- **EXTRACT PROVIDED**:
------

C.1. Comparison with Full PCAP Files

An important first consideration is whether moving away from PCAP offers significant benefits. The simple binary formats are typically larger than PCAP, even though they omit some information such as Ethernet Media Access Control (MAC) addresses. But not only do they require less CPU to compress than PCAP, the resulting compressed files are smaller than compressed PCAP.

C.2. Simple versus Block Coding

The intention of the block coding is to perform data deduplication on Query/Response records within the block. The simple and block formats shown above store exactly the same information for each Query/Response record. This information is parsed from the DNS traffic in the input PCAP file, and in all cases each field has an identifier and the field data is typed. The data deduplication on the block formats show an order-of- magnitude reduction in the size of the format file size against the simple formats. As would be expected, the compression tools are able to find and exploit a lot of this duplication, but as the deduplication process uses knowledge of DNS traffic, it is able to retain a size advantage. This advantage reduces as stronger compression is applied, as again would be expected, but even with the strongest compression applied the block-formatted data remains around 75% of the size of the simple format and its compression requires roughly a third of the CPU time.

------

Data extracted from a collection
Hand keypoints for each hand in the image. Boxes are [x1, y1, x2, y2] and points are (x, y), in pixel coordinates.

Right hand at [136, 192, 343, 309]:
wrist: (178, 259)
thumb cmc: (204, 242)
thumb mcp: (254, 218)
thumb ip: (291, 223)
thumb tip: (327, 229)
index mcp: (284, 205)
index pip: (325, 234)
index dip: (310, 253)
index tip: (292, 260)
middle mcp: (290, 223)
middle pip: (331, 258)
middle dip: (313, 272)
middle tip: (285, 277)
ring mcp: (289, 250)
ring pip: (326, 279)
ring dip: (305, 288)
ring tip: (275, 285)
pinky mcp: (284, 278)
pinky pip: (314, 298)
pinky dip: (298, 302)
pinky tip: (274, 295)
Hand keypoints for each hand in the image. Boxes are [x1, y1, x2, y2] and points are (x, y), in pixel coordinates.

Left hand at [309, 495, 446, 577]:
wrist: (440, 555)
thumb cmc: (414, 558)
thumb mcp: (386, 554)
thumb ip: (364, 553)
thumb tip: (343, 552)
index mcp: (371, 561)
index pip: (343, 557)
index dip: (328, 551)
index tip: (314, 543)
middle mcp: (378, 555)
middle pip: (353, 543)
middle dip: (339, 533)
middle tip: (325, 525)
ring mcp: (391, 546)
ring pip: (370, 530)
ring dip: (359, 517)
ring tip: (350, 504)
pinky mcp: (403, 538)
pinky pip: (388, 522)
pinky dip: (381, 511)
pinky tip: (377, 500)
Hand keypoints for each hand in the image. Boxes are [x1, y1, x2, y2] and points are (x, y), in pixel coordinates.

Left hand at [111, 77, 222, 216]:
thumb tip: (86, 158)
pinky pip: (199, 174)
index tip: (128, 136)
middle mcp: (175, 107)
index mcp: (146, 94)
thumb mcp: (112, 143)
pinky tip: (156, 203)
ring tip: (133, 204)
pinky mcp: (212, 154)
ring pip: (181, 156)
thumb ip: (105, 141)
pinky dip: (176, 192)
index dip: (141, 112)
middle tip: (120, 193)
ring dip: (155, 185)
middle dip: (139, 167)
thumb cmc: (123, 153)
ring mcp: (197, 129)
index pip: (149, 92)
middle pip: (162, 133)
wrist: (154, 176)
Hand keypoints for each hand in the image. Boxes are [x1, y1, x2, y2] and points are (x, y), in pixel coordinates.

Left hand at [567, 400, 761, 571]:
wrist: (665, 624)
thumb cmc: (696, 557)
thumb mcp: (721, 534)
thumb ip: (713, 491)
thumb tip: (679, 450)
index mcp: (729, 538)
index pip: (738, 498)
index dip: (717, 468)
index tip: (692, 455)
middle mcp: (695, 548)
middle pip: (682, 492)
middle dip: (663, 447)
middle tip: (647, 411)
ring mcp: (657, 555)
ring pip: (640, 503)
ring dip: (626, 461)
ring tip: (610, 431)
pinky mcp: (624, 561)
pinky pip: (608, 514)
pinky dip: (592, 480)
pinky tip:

------

In the text above comparing PCAP with the simple and block formats, copy word for word the span that starts with "An important first" and ends with "than compressed PCAP.".

An important first consideration is whether moving away from PCAP offers significant benefits. The simple binary formats are typically larger than PCAP, even though they omit some information such as Ethernet Media Access Control (MAC) addresses. But not only do they require less CPU to compress than PCAP, the resulting compressed files are smaller than compressed PCAP.